Miller naît dans une famille d’industriels, ruinée par la crise de 1929. Il doit travailler pour payer ses études à l’université de Michigan. En 1936, à l’université, il gagne un prix pour sa pièce The Grass still grows. Mais c’est la lecture d’Ibsen et de Dostoïevski qui a une influence déterminante sur sa carrière. En 1938, il s’associe à un projet de théâtre fédéral américain, qui échoue faute de crédits. Il travaille plusieurs années pour la radio, puis écrit un reportage sur la vie militaire, Situation normal (1944). En 1945, il publie un roman sur l’antisémitisme, Focus. Les illustrations idéologiques de l’après-guerre accentuent son engagement social : « Le drame social, tel que je le conçois, est la voie royale ; le drame antisocial est une impasse. Je ne peux pas prendre au sérieux un drame psychologique en soi. » Dès sa première pièce, The Man who had All the Luck (1944), sur le thème de la culpabilité sociale d’un homme qui a trop réussi, on sent un effort, comme chez Ibsen son maître, pour combiner le drame subjectif de la famille et le drame objectif de l’Histoire. « Le problème, écrit-il, est d’écrire à la fois sur des personnes privées et d’élever l’expression à un niveau poétique, c’est-à-dire social. » Pour lui, la société est reflétée dans la microsociété familiale.

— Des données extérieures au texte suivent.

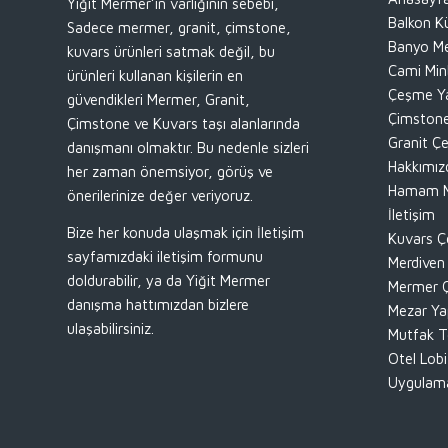
Yiğit Mermer’in varlığının sebebi,
Balkon Kü
Sadece mermer, granit, çimstone,
Banyo Me
kuvars ürünleri satmak değil, bu
Cami Min
ürünleri kullanan kişilerin en
Çeşme Y
güvendikleri Mermer, Granit,
Çimstone
Çimstone ve Kuvars taşı alanlarında
Granit Çe
danışmanı olmaktır. Bu nedenle sizleri
Hakkımız
her zaman önemsiyor, görüş ve
Hamam M
önerilerinize değer veriyoruz.
İletişim
Bize her konuda ulaşmak için İletişim
Kuvars Çe
sayfamızdaki iletişim formunu
Merdiven
doldurabilir, ya da Yiğit Mermer
Mermer Ç
danışma hattımızdan bizlere
Mezar Ya
ulaşabilirsiniz.
Mutfak T
Otel Lobi
Uygulama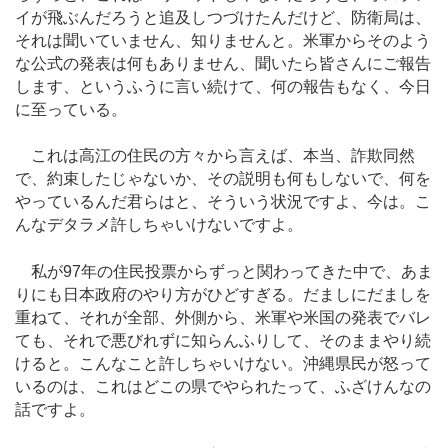
イが飛ぶんだろうと追及しつづけたんだけど、防衛局は、
それは聞いていません、知りませんと。米軍からそのよう
な公式の発表は何もありません、聞いたら皆さんにご報告
します、というふうに言い続けて、何の報告もなく、今日
に至っている。
これは高江の住民の方々から言えば、本当、詐欺同然
で、約束したじゃないか、その説明も何もしないで、何を
やっているんだ君らはと、そういう状況ですよ、今は。こ
んなデタラメ許しちゃいけないですよ。
私が97年の住民投票からずっと関わってきた中で、あま
りにも日本政府のやり方がひどすぎる。だましにだましを
重ねて、それが全部、外側から、米軍や米国の発表でバレ
ても、それで悪びれずに知らんふりして、そのままやり続
けると。こんなこと許しちゃいけない。沖縄県民が怒って
いるのは、これはどこの県でやられたって、ふざけんなの
話ですよ。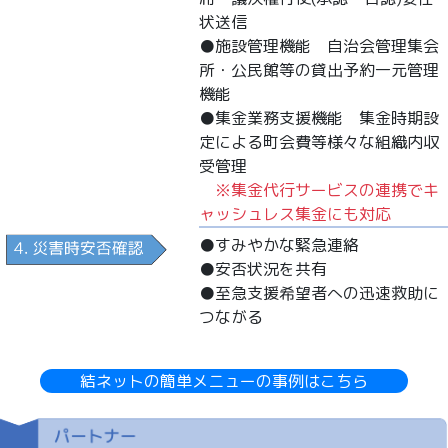
状送信
●施設管理機能 自治会管理集会
所・公民館等の貸出予約一元管理
機能
●集金業務支援機能 集金時期設
定による町会費等様々な組織内収
受管理
※集金代行サービスの連携でキ
ャッシュレス集金にも対応
●すみやかな緊急連絡
●安否状況を共有
●至急支援希望者への迅速救助に
つながる
結ネットの簡単メニューの事例はこちら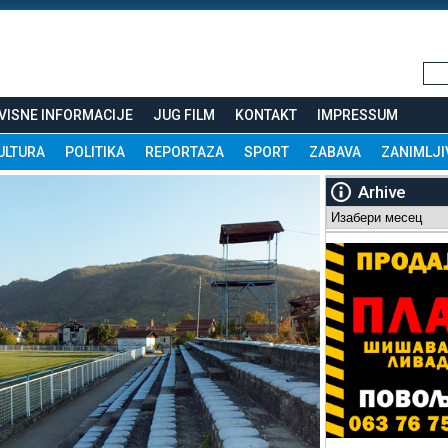
VISNE INFORMACIJE
JUG FILM
KONTAKT
IMPRESSUM
ULTURA
POLITIKA
REPORTAZA
SPORT
ZABAVA
ZANIMLJI
Arhive
Arhive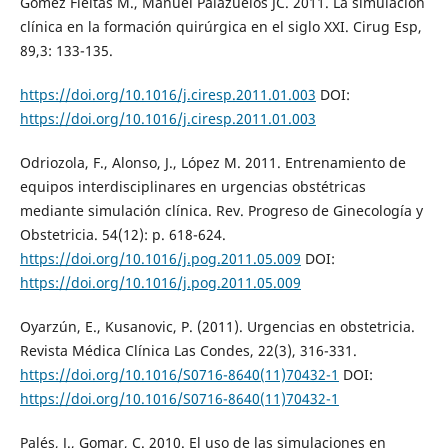
Gómez Fleitas M., Manuel Palazuelos JC. 2011. La simulación
clínica en la formación quirúrgica en el siglo XXI. Cirug Esp,
89,3: 133-135.
https://doi.org/10.1016/j.ciresp.2011.01.003
DOI:
https://doi.org/10.1016/j.ciresp.2011.01.003
Odriozola, F., Alonso, J., López M. 2011. Entrenamiento de
equipos interdisciplinares en urgencias obstétricas
mediante simulación clínica. Rev. Progreso de Ginecología y
Obstetricia. 54(12): p. 618-624.
https://doi.org/10.1016/j.pog.2011.05.009
DOI:
https://doi.org/10.1016/j.pog.2011.05.009
Oyarzún, E., Kusanovic, P. (2011). Urgencias en obstetricia.
Revista Médica Clínica Las Condes, 22(3), 316-331.
https://doi.org/10.1016/S0716-8640(11)70432-1
DOI:
https://doi.org/10.1016/S0716-8640(11)70432-1
Palés, J., Gomar, C. 2010. El uso de las simulaciones en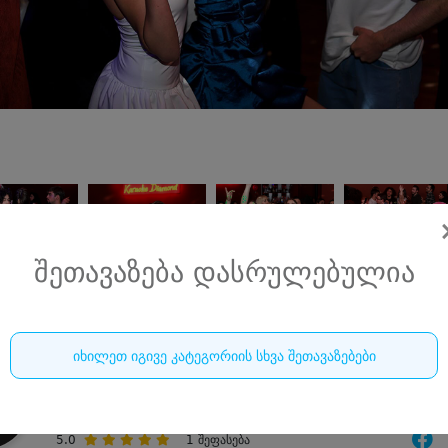
შეთავაზება დასრულებულია
იხილეთ იგივე კატეგორიის სხვა შეთავაზებები
კარაოკე ბარი დაიმონდი • DIAMOND
10-12 სტუმარზე კერძები, სასმელი, კარაოკე წამყვანი და D
5.0
1
შეფასება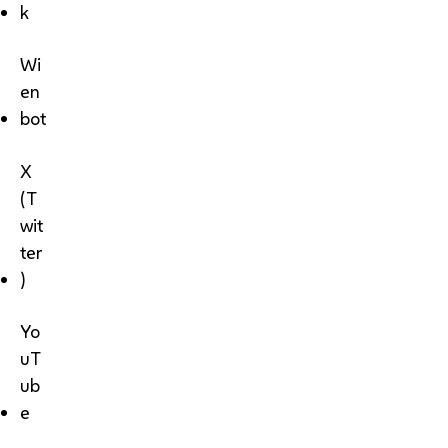
k
Wi
en
bot
X
(T
wit
ter
)
Yo
uT
ub
e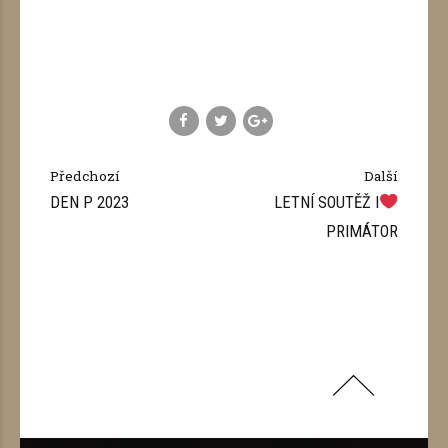
Předchozí
Další
DEN P 2023
LETNÍ SOUTĚŽ I
PRIMÁTOR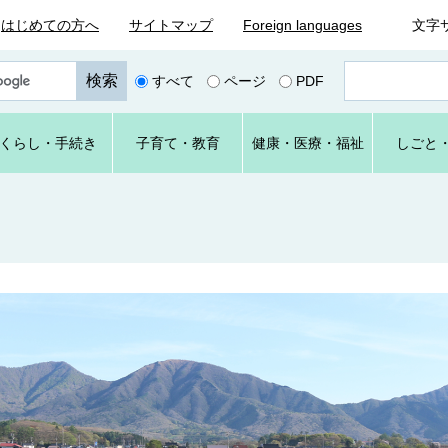
はじめての方へ
サイトマップ
Foreign languages
文字
ペ
すべて
ページ
PDF
ー
ジ
番
くらし
・手続き
子育て
・教育
健康・
医療・
福祉
しごと
号
を
入
力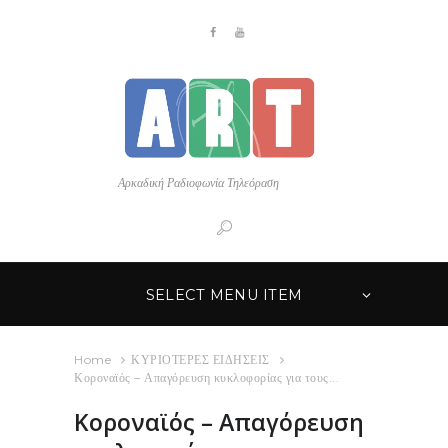
Αρκαδική Ραδιοφωνία Τηλεόραση
SELECT MENU ITEM
Home
ΚΥΡΙΟΤΕΡΕΣ ΕΙΔΗΣΕΙΣ
Κοροναϊός – Απαγόρευση κυκλοφορίας για τους...
Κοροναϊός – Απαγόρευση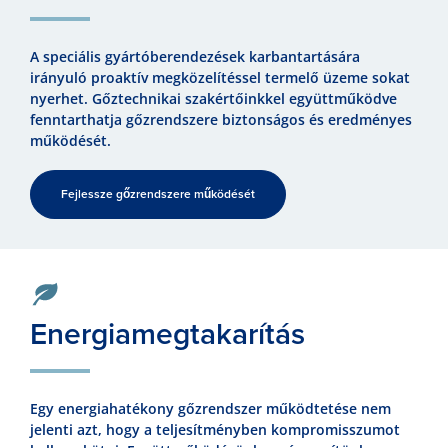
A speciális gyártóberendezések karbantartására
irányuló proaktív megközelítéssel termelő üzeme sokat
nyerhet. Gőztechnikai szakértőinkkel együttműködve
fenntarthatja gőzrendszere biztonságos és eredményes
működését.
Fejlessze gőzrendszere működését
Energiamegtakarítás
Egy energiahatékony gőzrendszer működtetése nem
jelenti azt, hogy a teljesítményben kompromisszumot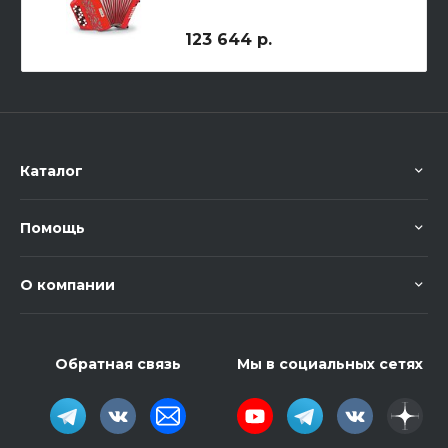
123 644 р.
Каталог
Помощь
О компании
Обратная связь
Мы в социальных сетях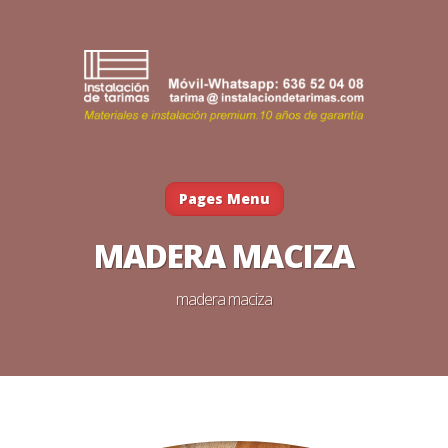
Pages Menu
MADERA MACIZA
madera maciza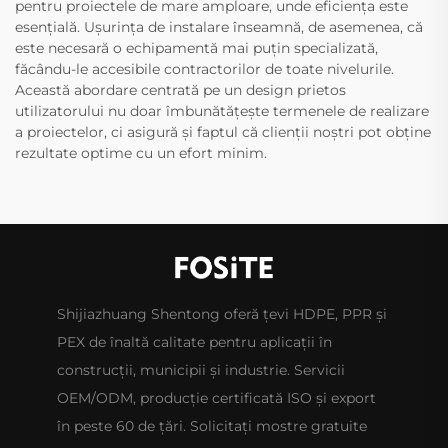
pentru proiectele de mare amploare, unde eficiența este
esențială. Ușurința de instalare înseamnă, de asemenea, că
este necesară o echipamentă mai puțin specializată,
făcându-le accesibile contractorilor de toate nivelurile.
Această abordare centrată pe un design prietos
utilizatorului nu doar îmbunătățește termenele de realizare
a proiectelor, ci asigură și faptul că clienții noștri pot obține
rezultate optime cu un efort minim.
Shijiazhuang Shentong oferă țevi HDPE, PPR și
PEX de înaltă calitate pentru aplicații în
construcții, municipii și industrie. Servicii
OEM/ODM, producție certificată ISO și export
în peste 60 de țări. Solicitați mostre gratuite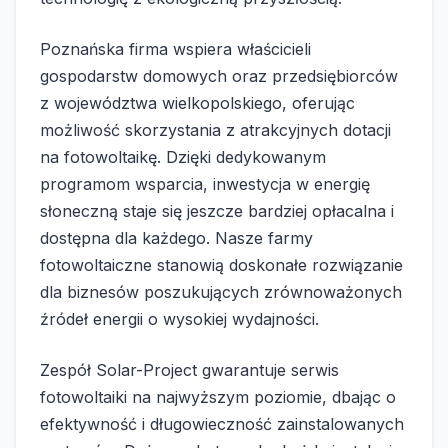
Poznańska firma wspiera właścicieli
gospodarstw domowych oraz przedsiębiorców
z województwa wielkopolskiego, oferując
możliwość skorzystania z atrakcyjnych dotacji
na fotowoltaikę. Dzięki dedykowanym
programom wsparcia, inwestycja w energię
słoneczną staje się jeszcze bardziej opłacalna i
dostępna dla każdego. Nasze farmy
fotowoltaiczne stanowią doskonałe rozwiązanie
dla biznesów poszukujących zrównoważonych
źródeł energii o wysokiej wydajności.
Zespół Solar-Project gwarantuje serwis
fotowoltaiki na najwyższym poziomie, dbając o
efektywność i długowieczność zainstalowanych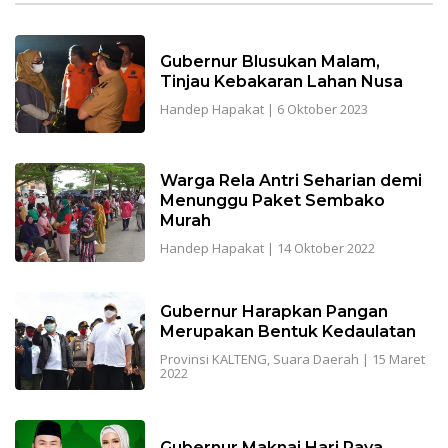
Gubernur Blusukan Malam,
Tinjau Kebakaran Lahan Nusa
Handep Hapakat
|
6 Oktober 2023
Warga Rela Antri Seharian demi
Menunggu Paket Sembako
Murah
Handep Hapakat
|
14 Oktober 2022
Gubernur Harapkan Pangan
Merupakan Bentuk Kedaulatan
Provinsi KALTENG
,
Suara Daerah
|
15 Maret
2022
Gubernur Maknai Hari Raya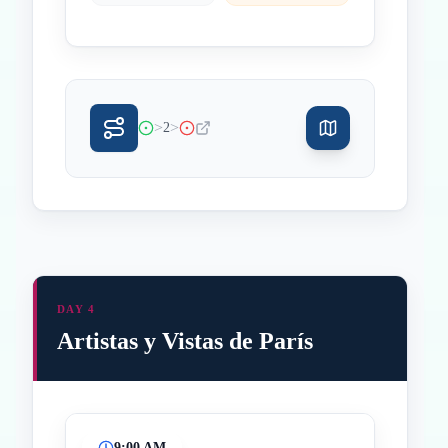
>
>
2
DAY 4
Artistas y Vistas de París
9:00 AM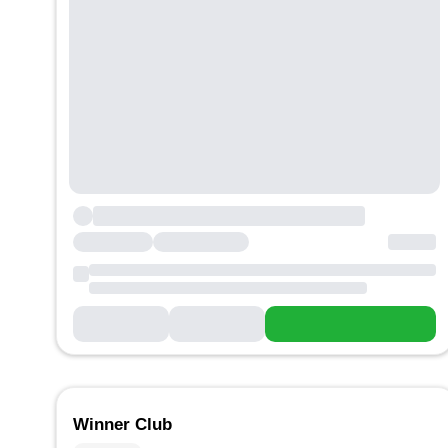
Winner Club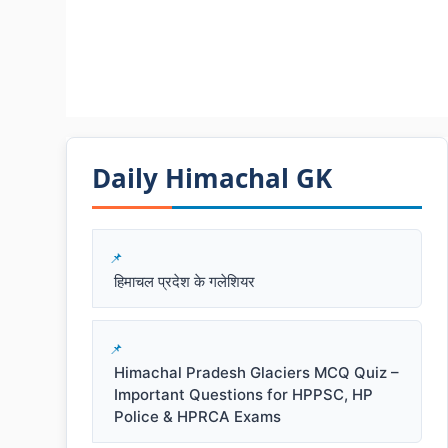
Daily Himachal GK​​
हिमाचल प्रदेश के गलेशियर
Himachal Pradesh Glaciers MCQ Quiz –
Important Questions for HPPSC, HP
Police & HPRCA Exams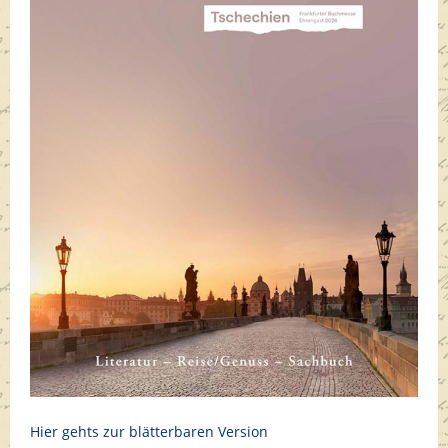
Hier gehts zur blätterbaren Version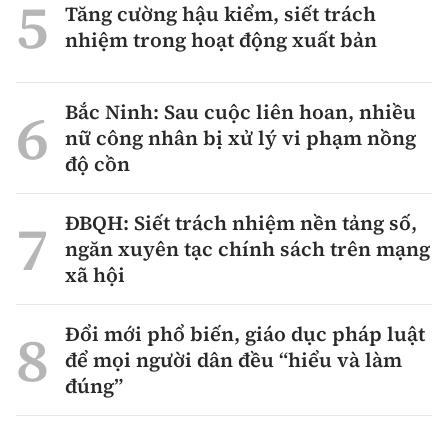
Tăng cường hậu kiểm, siết trách
nhiệm trong hoạt động xuất bản
Bắc Ninh: Sau cuộc liên hoan, nhiều
nữ công nhân bị xử lý vi phạm nồng
độ cồn
ĐBQH: Siết trách nhiệm nền tảng số,
ngăn xuyên tạc chính sách trên mạng
xã hội
Đổi mới phổ biến, giáo dục pháp luật
để mọi người dân đều “hiểu và làm
đúng”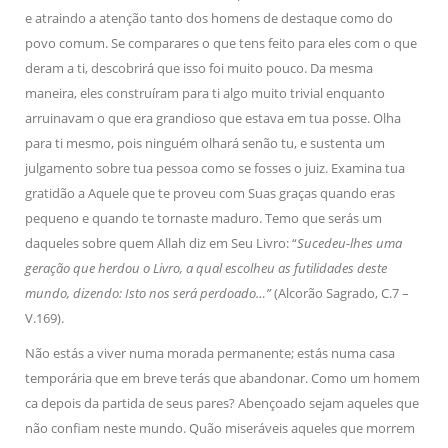
e atraindo a atenção tanto dos homens de destaque como do
povo comum. Se comparares o que tens feito para eles com o que
deram a ti, descobrirá que isso foi muito pouco. Da mesma
maneira, eles construíram para ti algo muito trivial enquanto
arruinavam o que era grandioso que estava em tua posse. Olha
para ti mesmo, pois ninguém olhará senão tu, e sustenta um
julgamento sobre tua pessoa como se fosses o juiz. Examina tua
gratidão a Aquele que te proveu com Suas graças quando eras
pequeno e quando te tornaste maduro. Temo que serás um
daqueles sobre quem Allah diz em Seu Livro: “
Sucedeu-lhes uma
geração que herdou o Livro, a qual escolheu as futilidades deste
mundo, dizendo: Isto nos será perdoado…”
(Alcorão Sagrado, C.7 –
V.169).
Não estás a viver numa morada permanente; estás numa casa
temporária que em breve terás que abandonar. Como um homem
ca depois da partida de seus pares? Abençoado sejam aqueles que
não confiam neste mundo. Quão miseráveis aqueles que morrem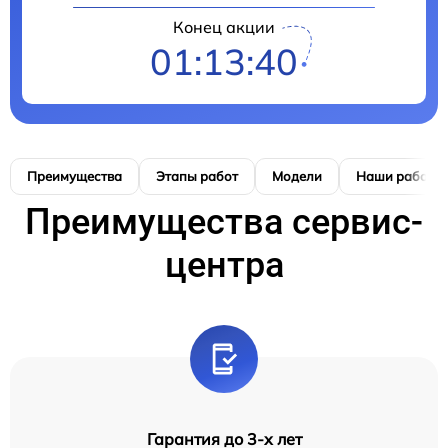
Конец акции
01:13:39
Преимущества
Этапы работ
Модели
Наши работы
Преимущества сервис-
центра
Гарантия до 3-х лет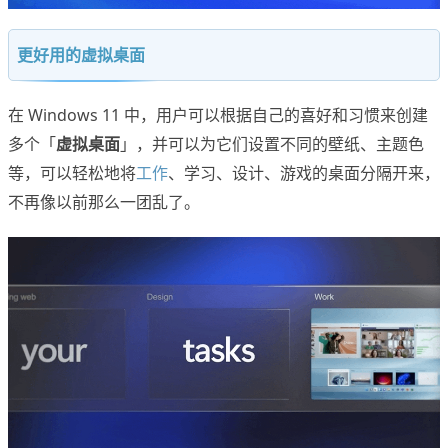
更好用的虚拟桌面
在 Windows 11 中，用户可以根据自己的喜好和习惯来创建
多个「
虚拟桌面
」，并可以为它们设置不同的壁纸、主题色
等，可以轻松地将
工作
、学习、设计、游戏的桌面分隔开来，
不再像以前那么一团乱了。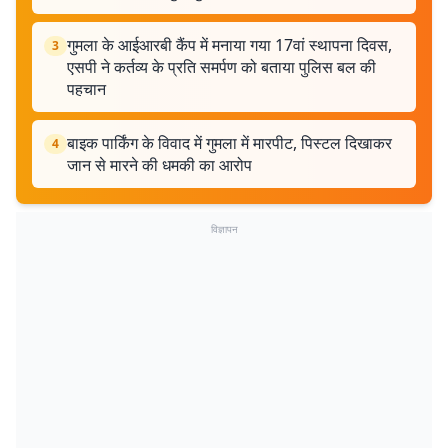
गुमला के आईआरबी कैंप में मनाया गया 17वां स्थापना दिवस,
3
एसपी ने कर्तव्य के प्रति समर्पण को बताया पुलिस बल की
पहचान
बाइक पार्किंग के विवाद में गुमला में मारपीट, पिस्टल दिखाकर
4
जान से मारने की धमकी का आरोप
विज्ञापन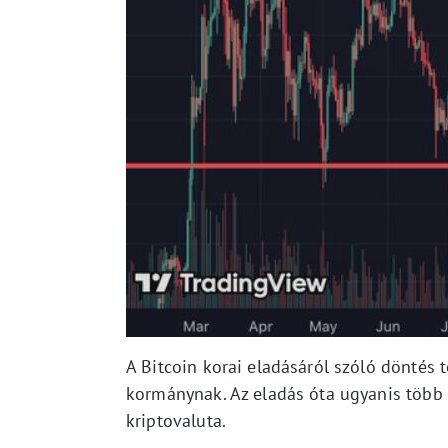
A Bitcoin korai eladásáról szóló döntés 
kormánynak. Az eladás óta ugyanis több
kriptovaluta.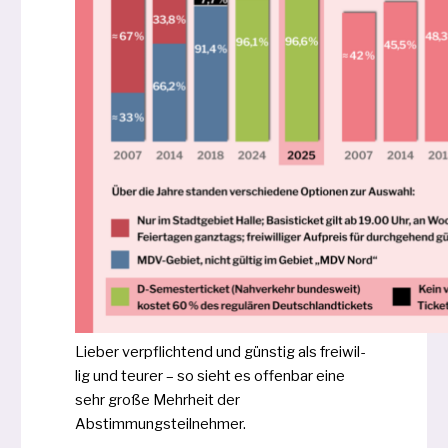
Lieber ver­pflich­tend und güns­tig als frei­wil­
lig und teu­rer – so sieht es offen­bar eine
sehr gro­ße Mehrheit der
Abstimmungsteilnehmer.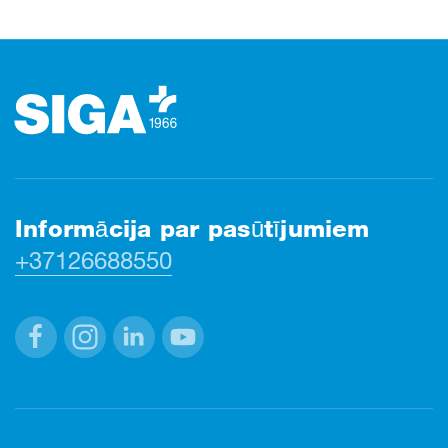
Kājene
Informācija par pasūtījumiem
+37126688550
Facebook
Instagram
Linkedin
Youtube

All my Sons (Tous mes fils), en 1947, est son premier succès. C’est une tragédie très classique, à la Ibsen ou à la Sophocle. Un fils enquête sur la culpabilité de son père, qui se suicide, convaincu que toutes ses victimes sont « ses fils ». En 1949 est créée à Broadway sa pièce la plus célèbre, Death of a Salesman (Mort d’un commis voyageur). Willy Loman, Américain moyen, a accepté le rêve américain. Il croit réussir en étant droit, bien pensant, économe. Mais la porte du succès lui est claquée au nez. Avec son ironie dramatique, la mort du commis voyageur est pathétique. Sous la satire, il y a un appel à la miséricorde. La pièce, jouée pendant 742 représentations consécutives, reçut plusieurs prix. Cependant, Miller adaptait la pièce d’Ibsen Un ennemi du peuple (1950), qui pose, comme il le dit dans la préface, « le problème de savoir si les garanties démocratiques protégeant les minorités politiques doivent être suspendues en période de crise ».